# Functionals / operators

1. Nov 25, 2013

### gentsagree

Are functionals a special case of operators (as written on Wiki)?

Operators are mappings between two vector spaces, whilst a functional is a map from a vector space (the space of functions, say) to a field [or from a module to a ring, I guess]. Now, the field is NOT NECESSARILY a vector space. It could be the field over which the vector space is defined.

Can somebody clear this up for me?

arigato.

2. Nov 25, 2013

### economicsnerd

[Whenever we talk about vector spaces, there's some underlying field $\mathbb F$ in the background, and all the vector spaces under consideration are over the same field $\mathbb F$.]

There's a natural way of viewing $\mathbb F$ itself as a vector space, with addition being field addition and scalar multiplication being field multiplication. Viewing $\mathbb F$ as a vector space in this way, a linear functional on the vector space $V$ is just a linear transformation $V\to\mathbb F$.

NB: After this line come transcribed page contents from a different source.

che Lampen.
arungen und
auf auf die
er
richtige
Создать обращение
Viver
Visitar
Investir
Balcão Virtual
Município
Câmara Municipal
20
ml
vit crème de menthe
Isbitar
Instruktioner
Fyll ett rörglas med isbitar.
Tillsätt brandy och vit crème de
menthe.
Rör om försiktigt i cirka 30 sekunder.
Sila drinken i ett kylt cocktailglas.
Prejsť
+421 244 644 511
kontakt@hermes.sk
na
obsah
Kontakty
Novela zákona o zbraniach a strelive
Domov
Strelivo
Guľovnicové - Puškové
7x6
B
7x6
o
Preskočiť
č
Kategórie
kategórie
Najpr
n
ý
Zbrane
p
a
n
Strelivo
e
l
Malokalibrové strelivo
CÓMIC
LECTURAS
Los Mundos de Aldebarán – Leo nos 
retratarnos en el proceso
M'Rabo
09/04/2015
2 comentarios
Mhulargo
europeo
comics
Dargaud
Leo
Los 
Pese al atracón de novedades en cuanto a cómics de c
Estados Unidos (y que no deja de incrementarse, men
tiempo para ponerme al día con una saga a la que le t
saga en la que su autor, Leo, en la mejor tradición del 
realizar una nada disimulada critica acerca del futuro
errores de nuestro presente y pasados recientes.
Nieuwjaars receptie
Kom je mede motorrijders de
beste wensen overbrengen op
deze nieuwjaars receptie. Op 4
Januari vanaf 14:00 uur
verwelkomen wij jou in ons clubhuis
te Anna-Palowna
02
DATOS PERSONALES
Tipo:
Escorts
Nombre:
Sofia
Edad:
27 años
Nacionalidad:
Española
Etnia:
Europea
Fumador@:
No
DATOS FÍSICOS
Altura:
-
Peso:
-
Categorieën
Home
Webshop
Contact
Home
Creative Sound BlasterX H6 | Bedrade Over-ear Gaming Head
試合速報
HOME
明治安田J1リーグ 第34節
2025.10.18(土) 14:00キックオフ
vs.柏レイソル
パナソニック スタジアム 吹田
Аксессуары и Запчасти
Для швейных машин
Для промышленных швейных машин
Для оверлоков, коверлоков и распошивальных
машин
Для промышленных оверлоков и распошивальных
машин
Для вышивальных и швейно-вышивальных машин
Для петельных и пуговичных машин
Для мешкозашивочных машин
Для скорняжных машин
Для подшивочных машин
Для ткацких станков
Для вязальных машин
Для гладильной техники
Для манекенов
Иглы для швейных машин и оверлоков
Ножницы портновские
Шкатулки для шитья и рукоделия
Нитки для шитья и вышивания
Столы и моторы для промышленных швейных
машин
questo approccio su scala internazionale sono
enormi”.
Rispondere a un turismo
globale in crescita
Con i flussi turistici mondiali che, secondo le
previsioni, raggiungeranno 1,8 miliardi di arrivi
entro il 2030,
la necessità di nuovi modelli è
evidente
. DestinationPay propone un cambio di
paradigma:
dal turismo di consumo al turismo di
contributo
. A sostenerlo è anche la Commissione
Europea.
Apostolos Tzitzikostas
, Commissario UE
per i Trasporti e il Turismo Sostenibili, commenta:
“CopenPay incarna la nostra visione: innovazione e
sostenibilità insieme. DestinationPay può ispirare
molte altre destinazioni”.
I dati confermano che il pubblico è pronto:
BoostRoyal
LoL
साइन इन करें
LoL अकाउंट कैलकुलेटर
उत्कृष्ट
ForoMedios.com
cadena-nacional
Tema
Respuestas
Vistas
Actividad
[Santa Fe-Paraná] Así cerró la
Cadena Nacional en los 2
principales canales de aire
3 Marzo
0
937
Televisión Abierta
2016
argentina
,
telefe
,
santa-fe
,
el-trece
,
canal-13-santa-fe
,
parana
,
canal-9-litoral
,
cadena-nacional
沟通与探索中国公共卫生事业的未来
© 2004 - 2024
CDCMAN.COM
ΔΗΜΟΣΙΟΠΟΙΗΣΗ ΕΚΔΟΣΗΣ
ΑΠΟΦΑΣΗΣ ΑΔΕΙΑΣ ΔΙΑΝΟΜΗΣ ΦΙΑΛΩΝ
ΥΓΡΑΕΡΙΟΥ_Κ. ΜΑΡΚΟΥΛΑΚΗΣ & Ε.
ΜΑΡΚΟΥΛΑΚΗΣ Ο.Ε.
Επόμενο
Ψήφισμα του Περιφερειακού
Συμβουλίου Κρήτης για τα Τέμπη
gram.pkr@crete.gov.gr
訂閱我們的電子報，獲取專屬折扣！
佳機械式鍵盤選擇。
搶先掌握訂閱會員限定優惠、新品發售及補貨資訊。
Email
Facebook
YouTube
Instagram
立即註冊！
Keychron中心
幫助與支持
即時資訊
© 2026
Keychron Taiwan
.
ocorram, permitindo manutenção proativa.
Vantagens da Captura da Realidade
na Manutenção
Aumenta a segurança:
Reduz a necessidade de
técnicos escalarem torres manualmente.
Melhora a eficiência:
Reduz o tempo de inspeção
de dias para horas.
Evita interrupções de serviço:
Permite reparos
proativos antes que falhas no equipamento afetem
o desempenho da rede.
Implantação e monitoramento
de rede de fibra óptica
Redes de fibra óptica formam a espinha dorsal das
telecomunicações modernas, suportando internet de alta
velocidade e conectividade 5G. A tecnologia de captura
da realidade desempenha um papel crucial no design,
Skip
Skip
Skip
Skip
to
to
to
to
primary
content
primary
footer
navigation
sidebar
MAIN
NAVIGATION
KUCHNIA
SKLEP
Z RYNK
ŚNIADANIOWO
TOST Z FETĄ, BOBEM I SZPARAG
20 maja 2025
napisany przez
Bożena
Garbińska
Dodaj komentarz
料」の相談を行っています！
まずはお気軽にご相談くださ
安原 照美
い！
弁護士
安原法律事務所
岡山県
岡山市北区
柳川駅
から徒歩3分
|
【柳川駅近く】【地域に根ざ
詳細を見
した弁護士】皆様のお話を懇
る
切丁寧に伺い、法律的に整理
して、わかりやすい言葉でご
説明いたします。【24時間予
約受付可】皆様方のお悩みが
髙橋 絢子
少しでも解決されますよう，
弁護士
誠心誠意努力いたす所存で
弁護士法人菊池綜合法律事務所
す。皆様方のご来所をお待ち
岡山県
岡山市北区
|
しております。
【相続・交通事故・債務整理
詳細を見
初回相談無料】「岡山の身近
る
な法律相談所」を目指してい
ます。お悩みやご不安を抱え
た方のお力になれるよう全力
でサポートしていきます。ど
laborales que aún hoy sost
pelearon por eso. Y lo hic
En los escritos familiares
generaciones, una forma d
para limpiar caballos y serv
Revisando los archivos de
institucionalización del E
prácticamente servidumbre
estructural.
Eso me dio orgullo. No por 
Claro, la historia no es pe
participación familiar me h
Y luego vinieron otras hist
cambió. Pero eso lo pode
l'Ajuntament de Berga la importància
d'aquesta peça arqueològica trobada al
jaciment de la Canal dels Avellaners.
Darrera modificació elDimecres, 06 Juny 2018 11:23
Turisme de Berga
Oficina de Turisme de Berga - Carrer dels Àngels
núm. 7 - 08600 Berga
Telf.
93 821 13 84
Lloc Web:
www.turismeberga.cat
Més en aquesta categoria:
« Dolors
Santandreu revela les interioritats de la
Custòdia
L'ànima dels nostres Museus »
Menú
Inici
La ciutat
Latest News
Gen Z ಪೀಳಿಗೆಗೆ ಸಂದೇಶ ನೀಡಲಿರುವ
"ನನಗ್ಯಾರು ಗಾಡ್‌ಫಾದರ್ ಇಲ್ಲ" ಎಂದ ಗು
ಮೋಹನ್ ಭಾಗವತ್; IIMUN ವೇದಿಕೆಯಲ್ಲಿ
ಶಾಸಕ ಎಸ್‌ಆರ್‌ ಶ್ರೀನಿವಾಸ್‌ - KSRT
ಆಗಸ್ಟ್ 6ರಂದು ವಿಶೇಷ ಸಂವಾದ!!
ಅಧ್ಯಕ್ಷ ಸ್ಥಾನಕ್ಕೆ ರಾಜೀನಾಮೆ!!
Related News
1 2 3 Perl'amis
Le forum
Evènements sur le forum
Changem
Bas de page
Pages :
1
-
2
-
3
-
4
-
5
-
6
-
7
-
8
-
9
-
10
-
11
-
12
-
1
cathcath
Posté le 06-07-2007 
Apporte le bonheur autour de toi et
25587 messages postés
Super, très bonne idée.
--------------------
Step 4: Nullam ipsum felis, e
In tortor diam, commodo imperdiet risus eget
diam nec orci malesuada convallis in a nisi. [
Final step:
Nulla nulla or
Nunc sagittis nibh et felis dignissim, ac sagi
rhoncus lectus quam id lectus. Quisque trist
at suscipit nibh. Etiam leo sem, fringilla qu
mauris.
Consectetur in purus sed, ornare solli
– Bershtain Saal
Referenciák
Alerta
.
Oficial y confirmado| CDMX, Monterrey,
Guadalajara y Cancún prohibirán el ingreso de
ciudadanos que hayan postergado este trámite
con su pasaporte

Depending who you ask, a linear operator could either mean an arbitrary linear transformation $V\to W$ (in which case a linear functional is indeed a special case with $W=\mathbb F$), or it's the special case of a linear transformation $V\to V$ (in which case it's distinct from a linear functional).

3. Nov 25, 2013

### R136a1

A field is always a vector space over itself (or can be seen as such). So $\mathbb{R}$ is canonically an $\mathbb{R}$-vector space. In that sense, a functional is always a special operator.

Note however that some authors tend to use operator and functional in a completely different way.

4. Nov 25, 2013

### gentsagree

Thank you for the good replies. One more question pops to mind:

What do we mean exactly when we say that we declass an operator to a function (say, in path integrals)?